I’ve raced cars, both in formal settings and late night, on the streets. I’ve jumped from airplanes. I’ve walked around dangerous parts of New York City by myself. I have moshed. I’ve had an affair with a married womon and then become friends with the husband.

I can be brave. No, scratch that – I am brave.

So I made a deal with Tracy. First, I needed a bike.

My first thought was asking to borrow a bike. Ken is about my size and has a bike. I’d ask him if I could borrow… No. Tracy and I both cracked ourselves up. Ken is many things, but he’s got, shall we say, cleanliness issues. There is no way he would let me ride his bike while I was naked.

So the deal is this: if I can find a bike that fits my budget before Saturday night, I will ride in the Naked Nighttime Bike Ride, along with all the others. I run, I’m fit. A bike would complement my running nicely.

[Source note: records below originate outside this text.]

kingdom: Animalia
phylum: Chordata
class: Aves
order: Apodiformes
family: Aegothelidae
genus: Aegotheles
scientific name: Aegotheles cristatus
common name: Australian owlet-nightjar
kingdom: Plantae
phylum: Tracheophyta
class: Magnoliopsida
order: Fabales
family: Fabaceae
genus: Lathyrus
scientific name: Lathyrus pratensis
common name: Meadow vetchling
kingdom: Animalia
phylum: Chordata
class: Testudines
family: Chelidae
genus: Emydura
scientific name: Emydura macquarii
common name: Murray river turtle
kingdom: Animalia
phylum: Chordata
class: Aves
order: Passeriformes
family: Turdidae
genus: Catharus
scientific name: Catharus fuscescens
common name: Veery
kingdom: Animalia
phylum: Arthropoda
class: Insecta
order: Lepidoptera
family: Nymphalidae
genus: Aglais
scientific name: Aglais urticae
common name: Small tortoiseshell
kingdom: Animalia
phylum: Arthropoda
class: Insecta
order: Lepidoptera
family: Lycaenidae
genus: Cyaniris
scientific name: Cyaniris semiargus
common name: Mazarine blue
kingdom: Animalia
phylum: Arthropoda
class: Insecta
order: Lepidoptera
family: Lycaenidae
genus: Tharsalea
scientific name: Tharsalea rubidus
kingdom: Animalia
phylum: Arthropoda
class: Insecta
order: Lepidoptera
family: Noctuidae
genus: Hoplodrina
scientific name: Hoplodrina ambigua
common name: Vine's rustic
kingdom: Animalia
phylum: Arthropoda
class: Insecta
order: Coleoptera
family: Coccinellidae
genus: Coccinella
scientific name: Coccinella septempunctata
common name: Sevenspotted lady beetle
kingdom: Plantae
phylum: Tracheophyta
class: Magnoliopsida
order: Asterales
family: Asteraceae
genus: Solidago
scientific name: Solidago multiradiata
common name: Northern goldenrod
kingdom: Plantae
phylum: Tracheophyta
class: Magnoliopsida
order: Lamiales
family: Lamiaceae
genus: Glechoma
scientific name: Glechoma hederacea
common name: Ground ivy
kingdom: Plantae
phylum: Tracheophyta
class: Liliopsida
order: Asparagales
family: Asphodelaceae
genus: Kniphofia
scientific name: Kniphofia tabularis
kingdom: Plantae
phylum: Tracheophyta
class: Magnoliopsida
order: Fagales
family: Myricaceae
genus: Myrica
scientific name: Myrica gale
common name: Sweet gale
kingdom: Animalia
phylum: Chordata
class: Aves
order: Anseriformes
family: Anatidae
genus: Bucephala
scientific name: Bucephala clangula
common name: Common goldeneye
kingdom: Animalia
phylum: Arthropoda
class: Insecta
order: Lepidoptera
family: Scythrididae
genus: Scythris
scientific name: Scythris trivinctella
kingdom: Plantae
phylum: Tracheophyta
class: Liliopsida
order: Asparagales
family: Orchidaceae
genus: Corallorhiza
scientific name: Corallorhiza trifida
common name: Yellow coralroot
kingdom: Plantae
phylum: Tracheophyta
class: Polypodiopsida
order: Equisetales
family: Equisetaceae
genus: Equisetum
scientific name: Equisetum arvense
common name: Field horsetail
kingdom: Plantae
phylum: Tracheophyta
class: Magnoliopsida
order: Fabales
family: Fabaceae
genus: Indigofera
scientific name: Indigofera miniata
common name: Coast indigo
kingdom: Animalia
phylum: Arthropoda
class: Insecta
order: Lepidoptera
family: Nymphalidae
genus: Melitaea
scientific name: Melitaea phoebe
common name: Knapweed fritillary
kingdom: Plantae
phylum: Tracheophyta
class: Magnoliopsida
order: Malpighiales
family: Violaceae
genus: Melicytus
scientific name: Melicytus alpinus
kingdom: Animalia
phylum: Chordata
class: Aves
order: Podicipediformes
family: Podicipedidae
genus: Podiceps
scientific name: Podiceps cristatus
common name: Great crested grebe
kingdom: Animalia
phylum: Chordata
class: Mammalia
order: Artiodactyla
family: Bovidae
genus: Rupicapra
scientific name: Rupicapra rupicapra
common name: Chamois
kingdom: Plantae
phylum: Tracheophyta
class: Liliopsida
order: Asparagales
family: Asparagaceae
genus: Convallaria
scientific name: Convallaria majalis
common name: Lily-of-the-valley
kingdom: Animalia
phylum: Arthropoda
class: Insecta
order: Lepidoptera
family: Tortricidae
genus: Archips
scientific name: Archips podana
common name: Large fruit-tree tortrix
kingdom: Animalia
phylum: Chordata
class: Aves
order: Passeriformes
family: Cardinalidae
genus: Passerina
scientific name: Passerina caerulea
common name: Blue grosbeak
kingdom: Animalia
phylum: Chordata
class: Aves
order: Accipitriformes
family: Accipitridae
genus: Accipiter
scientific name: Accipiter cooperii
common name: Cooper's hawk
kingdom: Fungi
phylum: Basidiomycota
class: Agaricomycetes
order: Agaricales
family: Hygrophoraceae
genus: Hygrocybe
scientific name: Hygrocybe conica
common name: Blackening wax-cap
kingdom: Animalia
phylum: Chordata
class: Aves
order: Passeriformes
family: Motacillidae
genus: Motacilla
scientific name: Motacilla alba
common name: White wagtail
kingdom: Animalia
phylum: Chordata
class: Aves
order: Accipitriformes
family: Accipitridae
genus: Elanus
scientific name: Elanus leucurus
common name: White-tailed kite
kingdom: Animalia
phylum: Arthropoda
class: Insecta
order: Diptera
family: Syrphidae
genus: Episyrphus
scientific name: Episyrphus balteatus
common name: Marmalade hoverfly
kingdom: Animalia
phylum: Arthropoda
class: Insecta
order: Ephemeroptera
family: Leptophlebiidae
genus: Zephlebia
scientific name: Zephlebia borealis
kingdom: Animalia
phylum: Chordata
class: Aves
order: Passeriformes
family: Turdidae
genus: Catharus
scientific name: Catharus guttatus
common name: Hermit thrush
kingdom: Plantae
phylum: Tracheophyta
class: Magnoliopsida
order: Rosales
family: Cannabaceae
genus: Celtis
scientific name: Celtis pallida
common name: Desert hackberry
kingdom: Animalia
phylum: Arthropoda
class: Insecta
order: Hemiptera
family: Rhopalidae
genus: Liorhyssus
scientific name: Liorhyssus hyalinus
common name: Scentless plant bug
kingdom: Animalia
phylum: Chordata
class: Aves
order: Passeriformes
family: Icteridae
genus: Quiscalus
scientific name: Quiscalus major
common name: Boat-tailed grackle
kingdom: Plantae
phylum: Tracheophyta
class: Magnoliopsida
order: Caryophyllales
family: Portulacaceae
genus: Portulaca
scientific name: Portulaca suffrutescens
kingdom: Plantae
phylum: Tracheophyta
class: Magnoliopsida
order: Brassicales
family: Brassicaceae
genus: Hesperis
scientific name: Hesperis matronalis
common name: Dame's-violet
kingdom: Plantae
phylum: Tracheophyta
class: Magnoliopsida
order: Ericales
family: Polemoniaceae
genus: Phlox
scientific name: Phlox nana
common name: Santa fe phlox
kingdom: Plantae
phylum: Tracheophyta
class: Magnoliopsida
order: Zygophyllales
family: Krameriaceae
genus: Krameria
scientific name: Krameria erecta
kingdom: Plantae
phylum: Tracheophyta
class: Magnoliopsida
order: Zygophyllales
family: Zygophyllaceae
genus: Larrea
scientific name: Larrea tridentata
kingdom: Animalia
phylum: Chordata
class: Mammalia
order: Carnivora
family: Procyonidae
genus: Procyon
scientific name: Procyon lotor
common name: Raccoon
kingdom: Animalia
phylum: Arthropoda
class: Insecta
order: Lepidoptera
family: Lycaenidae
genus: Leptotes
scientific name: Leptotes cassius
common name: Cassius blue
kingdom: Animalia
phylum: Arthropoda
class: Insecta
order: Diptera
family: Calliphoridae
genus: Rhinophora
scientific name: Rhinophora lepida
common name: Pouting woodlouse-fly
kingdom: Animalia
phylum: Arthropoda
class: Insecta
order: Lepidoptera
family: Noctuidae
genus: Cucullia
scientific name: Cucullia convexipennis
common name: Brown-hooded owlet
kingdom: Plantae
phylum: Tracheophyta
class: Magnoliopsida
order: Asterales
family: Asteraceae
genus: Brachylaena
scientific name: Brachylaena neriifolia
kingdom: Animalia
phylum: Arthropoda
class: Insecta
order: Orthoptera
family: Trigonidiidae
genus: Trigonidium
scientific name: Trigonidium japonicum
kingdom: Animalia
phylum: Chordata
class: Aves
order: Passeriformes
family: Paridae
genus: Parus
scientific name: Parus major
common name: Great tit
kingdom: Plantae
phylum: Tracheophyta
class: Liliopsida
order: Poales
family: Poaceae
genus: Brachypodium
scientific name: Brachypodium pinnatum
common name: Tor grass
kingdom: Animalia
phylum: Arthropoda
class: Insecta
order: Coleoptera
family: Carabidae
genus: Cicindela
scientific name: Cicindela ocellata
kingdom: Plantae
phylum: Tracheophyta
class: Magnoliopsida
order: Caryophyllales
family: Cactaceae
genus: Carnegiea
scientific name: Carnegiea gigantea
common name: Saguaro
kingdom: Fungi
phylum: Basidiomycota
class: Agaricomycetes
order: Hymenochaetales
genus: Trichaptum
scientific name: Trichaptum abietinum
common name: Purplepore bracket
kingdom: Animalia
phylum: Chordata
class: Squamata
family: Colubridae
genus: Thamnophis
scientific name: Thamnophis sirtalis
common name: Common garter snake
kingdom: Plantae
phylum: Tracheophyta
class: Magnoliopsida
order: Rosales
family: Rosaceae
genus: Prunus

I allowed Tracy to come up with the consequence if I don’t do this. Her first thought shows that, one, she knows me very well, and, two, she has a subtle and devious mind.

I can’t run for a week.

Running is my therapy and my passion. Not running for a week would be pure psychological torture. It may sound odd to folks who don’t run, but, believe me… I would go crazy. Um… crazier.

And now, I’m blogging about it. I’m putting my reputation on the line. I will do this.

I will blast through the walls of my repression.

Plus I’ll have an awesome story to tell.

OK, time to read up on the tips for first-time naked cyclists… And if you’re wondering, no, riding naked is not illegal.